[REQUIRED ACTION] Search the records below for the word "VARCHAR". Copy each line where it occurs.
*** SOURCE DATA Section Begins ***
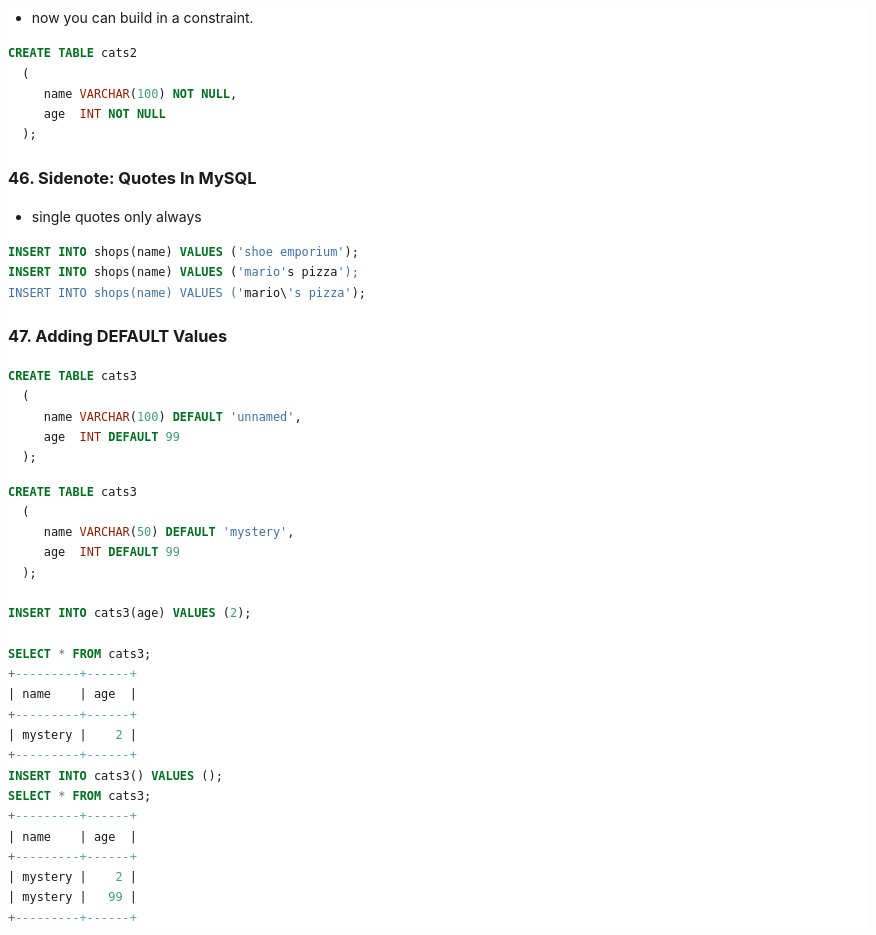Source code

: - now you can build in a constraint.

```SQL
CREATE TABLE cats2
  ( 
     name VARCHAR(100) NOT NULL,
     age  INT NOT NULL
  ); 

```

### 46. Sidenote: Quotes In MySQL

- single quotes only always

```SQL
INSERT INTO shops(name) VALUES ('shoe emporium');
INSERT INTO shops(name) VALUES ('mario's pizza');
INSERT INTO shops(name) VALUES ('mario\'s pizza');
```

### 47. Adding DEFAULT Values

```SQL
CREATE TABLE cats3
  ( 
     name VARCHAR(100) DEFAULT 'unnamed',
     age  INT DEFAULT 99
  ); 
```

```SQL
CREATE TABLE cats3
  ( 
     name VARCHAR(50) DEFAULT 'mystery',
     age  INT DEFAULT 99
  ); 

INSERT INTO cats3(age) VALUES (2);

SELECT * FROM cats3;
+---------+------+
| name    | age  |
+---------+------+
| mystery |    2 |
+---------+------+
INSERT INTO cats3() VALUES ();
SELECT * FROM cats3;
+---------+------+
| name    | age  |
+---------+------+
| mystery |    2 |
| mystery |   99 |
+---------+------+
```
*** SOURCE DATA Section Ends ***
[EXPECTED OUTPUT]
     name VARCHAR(100) NOT NULL,
     name VARCHAR(100) DEFAULT 'unnamed',
     name VARCHAR(50) DEFAULT 'mystery',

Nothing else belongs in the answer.